Padre Teodori, Il regalo mancato La dura prova della prigionia
Con l’inizio del regime comunista la vita si fa veramente dura. Sono inutili gli sforzi per riservare la cattedrale al culto dei cristiani. L’ospedale è preso dai comunisti, così le scuole; poi anche le case dei missionari, i quali sono confinati in spazi sempre più ristretti.
È proibito uscire dalla città, è proibito visitare i cristiani. Mons. Bassi, che si reca in un paese per le cresime con il permesso della polizia di Luoyang, viene messo in carcere perché quel permesso non era valido fuori città.
Poi cominciano i processi e le prigioni. Nel 1949 è la volta di p. Giovanni Zotti, direttore dell’ospedale, e di p. Franco Teodori, responsabile della diocesi in assenza del vescovo.
Sono nelle mani di Dio
Scrive alla madre: “Mamma mia, mesi e mesi di pericolo, di insidie, di dolori, di croci…, ma anche di gioie; di gioie tali che difficilmente potrai comprendere. Io non so perché Gesù e la Madonna siano così buoni con me. Trovo ormai gioia e felicità dappertutto.
Specialmente in questa lotta per salvare la fede dei nostri cristiani. Più volte mi sono vista la morte alla gola e in due occasioni credevo proprio di farti il regalo di un figlio martire… Siamo e restiamo chissà per quanto tempo sotto la dominazione rossa, dominazione che non perdona. Ma siamo sempre nelle mani di Dio”. (Luoyang, 8.12.1948)
Padre Franco prevede di dover pagare di persona: “Se finora ho portato una croce, adesso sto per salire sulla croce. Sia benedetto Gesù che ci fa partecipi delle sue pene e ci associa alla sua opera di redenzione.
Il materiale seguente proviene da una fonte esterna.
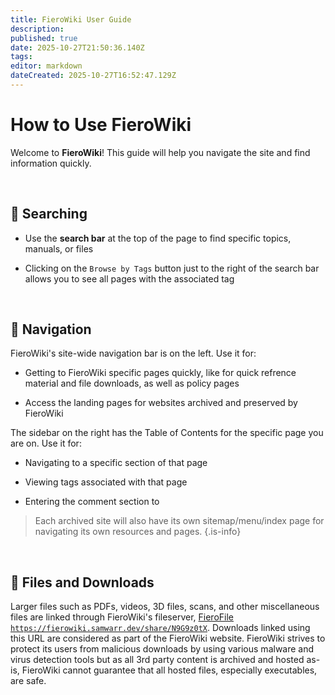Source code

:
 ```yaml
---
title: FieroWiki User Guide
description: 
published: true
date: 2025-10-27T21:50:36.140Z
tags: 
editor: markdown
dateCreated: 2025-10-27T16:52:47.129Z
---
```


# How to Use FieroWiki

Welcome to **FieroWiki**! This guide will help you navigate the site and find information quickly.

<br>

## 🔎 Searching

- Use the **search bar** at the top of the page to find specific topics, manuals, or files

- Clicking on the `Browse by Tags` button just to the right of the search bar allows you to see all pages with the associated tag

<br>

## 🧭 Navigation
FieroWiki's site-wide navigation bar is on the left. Use it for:

- Getting to FieroWiki specific pages quickly, like for quick refrence material and file downloads, as well as policy pages

- Access the landing pages for websites archived and preserved by FieroWiki

The sidebar on the right has the Table of Contents for the specific page you are on. Use it for:

- Navigating to a specific section of that page

- Viewing tags associated with that page

- Entering the comment section to 

> Each archived site will also have its own sitemap/menu/index page for navigating its own resources and pages.
{.is-info}

<br>

## 📂 Files and Downloads

Larger files such as PDFs, videos, 3D files, scans, and other miscellaneous files are linked through FieroWiki's fileserver, [FieroFile `https://fierowiki.samwarr.dev/share/N9G9z0tX`](https://fierowiki.samwarr.dev/share/N9G9z0tX). Downloads linked using this URL are considered as part of the FieroWiki website. FieroWiki strives to protect its users from malicious downloads by using various malware and virus detection tools but as all 3rd party content is archived and hosted as-is, FieroWiki cannot guarantee that all hosted files, especially executables, are safe.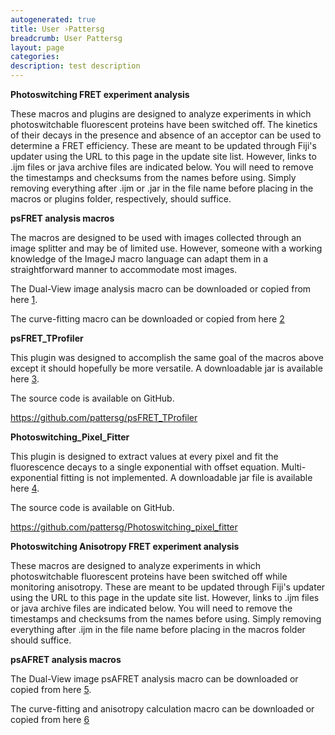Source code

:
 ```yaml
---
autogenerated: true
title: User ›Pattersg
breadcrumb: User Pattersg
layout: page
categories: 
description: test description
---
```


**Photoswitching FRET experiment analysis**

These macros and plugins are designed to analyze experiments in which photoswitchable fluorescent proteins have been switched off. The kinetics of their decays in the presence and absence of an acceptor can be used to determine a FRET efficiency. These are meant to be updated through Fiji's updater using the URL to this page in the update site list. However, links to .ijm files or java archive files are indicated below. You will need to remove the timestamps and checksums from the names before using. Simply removing everything after .ijm or .jar in the file name before placing in the macros or plugins folder, respectively, should suffice.

**psFRET analysis macros**

The macros are designed to be used with images collected through an image splitter and may be of limited use. However, someone with a working knowledge of the ImageJ macro language can adapt them in a straightforward manner to accommodate most images.

The Dual-View image analysis macro can be downloaded or copied from here [1](https://sites.imagej.net/Pattersg/macros/psFRET_dual_view_image_analysis.ijm-20180801100053).

The curve-fitting macro can be downloaded or copied from here [2](https://sites.imagej.net/Pattersg/macros/psFRET_curve_fitting_analysis.ijm-20181217151301)

**psFRET\_TProfiler**

This plugin was designed to accomplish the same goal of the macros above except it should hopefully be more versatile. A downloadable jar is available here [3](https://sites.imagej.net/Pattersg/plugins/psFRET_TProfiler-0.1.0-SNAPSHOT.jar-20181217151301).

The source code is available on GitHub.

https://github.com/pattersg/psFRET_TProfiler

**Photoswitching\_Pixel\_Fitter**

This plugin is designed to extract values at every pixel and fit the fluorescence decays to a single exponential with offset equation. Multi-exponential fitting is not implemented. A downloadable jar file is available here [4](https://sites.imagej.net/Pattersg/plugins/Photoswitching_Pixel_Fitter-0.1.0-SNAPSHOT.jar-20181217151301).

The source code is available on GitHub.

https://github.com/pattersg/Photoswitching_pixel_fitter

**Photoswitching Anisotropy FRET experiment analysis**

These macros are designed to analyze experiments in which photoswitchable fluorescent proteins have been switched off while monitoring anisotropy. These are meant to be updated through Fiji's updater using the URL to this page in the update site list. However, links to .ijm files or java archive files are indicated below. You will need to remove the timestamps and checksums from the names before using. Simply removing everything after .ijm in the file name before placing in the macros folder should suffice.

**psAFRET analysis macros**

The Dual-View image psAFRET analysis macro can be downloaded or copied from here [5](https://sites.imagej.net/Pattersg/macros/PS_AFRET_dual_view_image_analysis.ijm-20200103105654).

The curve-fitting and anisotropy calculation macro can be downloaded or copied from here [6](https://sites.imagej.net/Pattersg/macros/PS_AFRET_r_calculation.ijm-20200103105654)
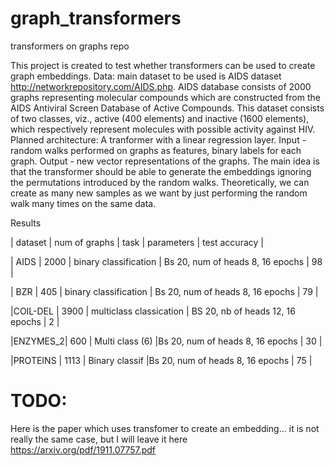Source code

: # graph_transformers
transformers on graphs repo

This project is created to test whether transformers can be used to create graph embeddings.
Data: main dataset to be used is AIDS dataset http://networkrepository.com/AIDS.php.
AIDS database consists of 2000 graphs representing molecular compounds which are
constructed from the AIDS Antiviral Screen Database of Active Compounds. This dataset consists of two
classes, viz., active (400 elements) and inactive (1600 elements), which respectively represent molecules with
possible activity against HIV.
Planned architecture:
A tranformer with a linear regression layer.
Input - random walks performed on graphs as features, binary labels for each graph.
Output - new vector representations of the graphs. The main idea is that the transformer should be able to generate the embeddings 
ignoring the permutations introduced by the random walks. 
Theoretically, we can create as many new samples as we want by just performing the random walk many times on the same data.

Results 

| dataset | num of graphs |          task           |           parameters             | test accuracy  |

|  AIDS   |     2000      |  binary classification  | Bs 20, num of heads 8, 16 epochs |      98        |

|   BZR   |     405       |  binary classification  | Bs 20, num of heads 8, 16 epochs |      79        |

|COIL-DEL |    3900       | multiclass classication | BS 20, nb of heads 12, 16 epochs |       2        |

|ENZYMES_2|     600       |     Multi class (6)     |Bs 20, num of heads 8, 16 epochs  |       30       |

|PROTEINS |    1113       |     Binary classif      |Bs 20, num of heads 8, 16 epochs  |       75       |



# TODO: 
Here is the paper which uses transfomer to create an embedding... it is not really the same case, but I will leave it here
https://arxiv.org/pdf/1911.07757.pdf
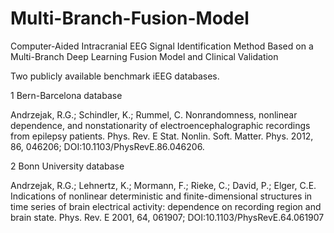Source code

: # Multi-Branch-Fusion-Model
Computer-Aided Intracranial EEG Signal Identification Method Based on a Multi-Branch Deep Learning Fusion Model and Clinical Validation


Two publicly available benchmark iEEG databases.


1 Bern-Barcelona database

Andrzejak, R.G.; Schindler, K.; Rummel, C. Nonrandomness, nonlinear dependence, and nonstationarity of electroencephalographic recordings from epilepsy patients. Phys. Rev. E Stat. Nonlin. Soft. Matter. Phys. 2012, 86, 046206; DOI:10.1103/PhysRevE.86.046206.


2 Bonn University database

Andrzejak, R.G.; Lehnertz, K.; Mormann, F.; Rieke, C.; David, P.; Elger, C.E. Indications of nonlinear deterministic and finite-dimensional structures in time series of brain electrical activity: dependence on recording region and brain state. Phys. Rev. E 2001, 64, 061907; DOI:10.1103/PhysRevE.64.061907
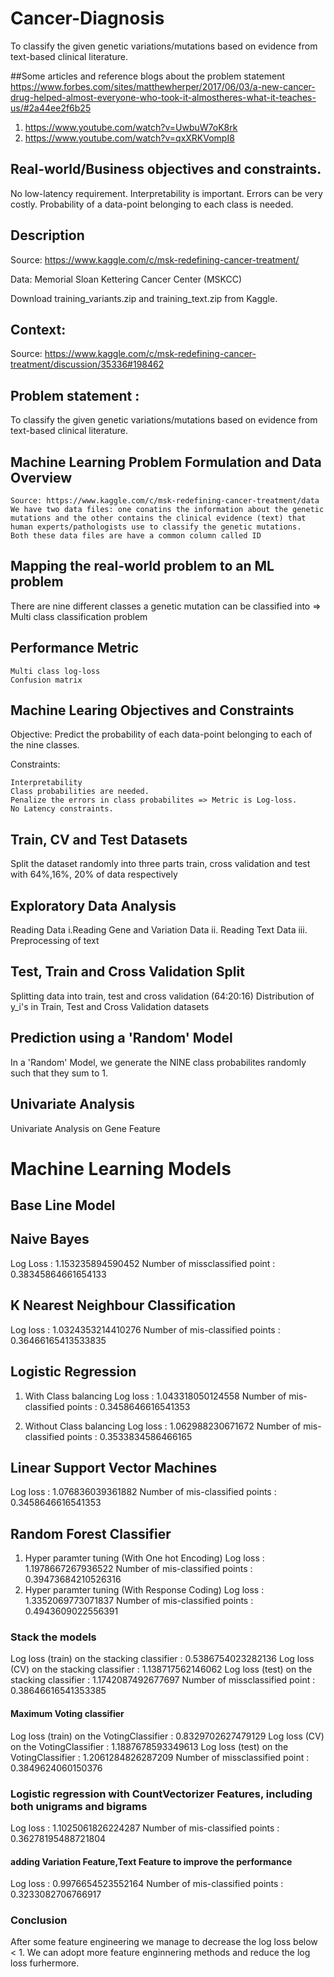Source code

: # Cancer-Diagnosis
To classify the given genetic variations/mutations based on evidence from text-based clinical literature.


##Some articles and reference blogs about the problem statement
https://www.forbes.com/sites/matthewherper/2017/06/03/a-new-cancer-drug-helped-almost-everyone-who-took-it-almostheres-what-it-teaches-us/#2a44ee2f6b25 
1. https://www.youtube.com/watch?v=UwbuW7oK8rk
2. https://www.youtube.com/watch?v=qxXRKVompI8

## Real-world/Business objectives and constraints.
No low-latency requirement.
Interpretability is important.
Errors can be very costly.
Probability of a data-point belonging to each class is needed.



## Description

Source: https://www.kaggle.com/c/msk-redefining-cancer-treatment/

Data: Memorial Sloan Kettering Cancer Center (MSKCC)

Download training_variants.zip and training_text.zip from Kaggle.

## Context:

Source: https://www.kaggle.com/c/msk-redefining-cancer-treatment/discussion/35336#198462

## Problem statement :

To classify the given genetic variations/mutations based on evidence from text-based clinical literature.

##  Machine Learning Problem Formulation and Data Overview

    Source: https://www.kaggle.com/c/msk-redefining-cancer-treatment/data
    We have two data files: one conatins the information about the genetic mutations and the other contains the clinical evidence (text) that human experts/pathologists use to classify the genetic mutations.
    Both these data files are have a common column called ID


## Mapping the real-world problem to an ML problem

There are nine different classes a genetic mutation can be classified into => Multi class classification problem

##  Performance Metric

    Multi class log-loss
    Confusion matrix

## Machine Learing Objectives and Constraints

Objective: Predict the probability of each data-point belonging to each of the nine classes.

Constraints:

    Interpretability
    Class probabilities are needed.
    Penalize the errors in class probabilites => Metric is Log-loss.
    No Latency constraints.

##  Train, CV and Test Datasets

Split the dataset randomly into three parts train, cross validation and test with 64%,16%, 20% of data respectively

##  Exploratory Data Analysis

Reading Data
i.Reading Gene and Variation Data
ii. Reading Text Data
iii. Preprocessing of text

## Test, Train and Cross Validation Split
 Splitting data into train, test and cross validation (64:20:16)
 Distribution of y_i's in Train, Test and Cross Validation datasets

## Prediction using a 'Random' Model

In a 'Random' Model, we generate the NINE class probabilites randomly such that they sum to 1.

## Univariate Analysis

 Univariate Analysis on Gene Feature


# Machine Learning Models
##  Base Line Model

## Naive Bayes
Log Loss : 1.153235894590452
Number of missclassified point : 0.38345864661654133


##  K Nearest Neighbour Classification
Log loss : 1.0324353214410276
Number of mis-classified points : 0.36466165413533835


##  Logistic Regression
1. With Class balancing
Log loss : 1.043318050124558
Number of mis-classified points : 0.3458646616541353

2. Without Class balancing
Log loss : 1.062988230671672
Number of mis-classified points : 0.3533834586466165


## Linear Support Vector Machines
Log loss : 1.076836039361882
Number of mis-classified points : 0.3458646616541353


## Random Forest Classifier
1. Hyper paramter tuning (With One hot Encoding)
Log loss : 1.1978667267936522
Number of mis-classified points : 0.39473684210526316
2. Hyper paramter tuning (With Response Coding)
Log loss : 1.3352069773071837
Number of mis-classified points : 0.4943609022556391


###  Stack the models
Log loss (train) on the stacking classifier : 0.5386754023282136
Log loss (CV) on the stacking classifier : 1.138717562146062
Log loss (test) on the stacking classifier : 1.1742087492677697
Number of missclassified point : 0.38646616541353385

#### Maximum Voting classifier
Log loss (train) on the VotingClassifier : 0.8329702627479129
Log loss (CV) on the VotingClassifier : 1.1887678593349613
Log loss (test) on the VotingClassifier : 1.2061284826287209
Number of missclassified point : 0.3849624060150376


### Logistic regression with CountVectorizer Features, including both unigrams and bigrams
Log loss : 1.1025061826224287
Number of mis-classified points : 0.36278195488721804

#### adding Variation Feature,Text Feature to improve the performance
Log loss : 0.9976654523552164
Number of mis-classified points : 0.3233082706766917


### Conclusion
After some feature engineering we manage to decrease the log loss below < 1. We can adopt more feature enginnering methods and reduce the log loss furhermore.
Se il tuo Franco oggi sale il Calvario è perché non ha mai voluto tradire il suo dovere, vendere la sua coscienza, fuggire abbandonando le anime, tradire chi si era affidato a lui come Padre e come sacerdote”. (17.2.1949)
Quando, dopo quattro mesi di prigione può scrivere di nuovo a sua madre, dice: “Eppure quei 107 giorni sono stati per me un puro paradiso. Si vede proprio che il Signore assiste i suoi discepoli come aveva promesso”.
L’enciclopedia Conforti
Tornato in Italia nel 1954, padre Teodori svolge vari incarichi. In tutto questo tempo, però, non ha mai dimenticato quel vescovo che lo aveva tanto impressionato da giovane seminarista e che aveva visto morire il 5 novembre 1931. Quel giorno ne aveva raccolto e stenografato le ultime sublimi parole di fede.
A lui poi ha dedicato tutto il tempo lasciatogli libero da altri impegni, per raccoglierne tutti gli scritti, le testimonianze e la documentazione in 28 volumi, frutto di oltre trent’anni di ricerche e di indefesso lavoro. Il Signore lo ha ricompensato facendogli assistere alla solenne proclamazione a Beato del suo venerato vescovo. Penso che quel giorno padre Franco avrà cantato il suo “Nunc dimittis…”.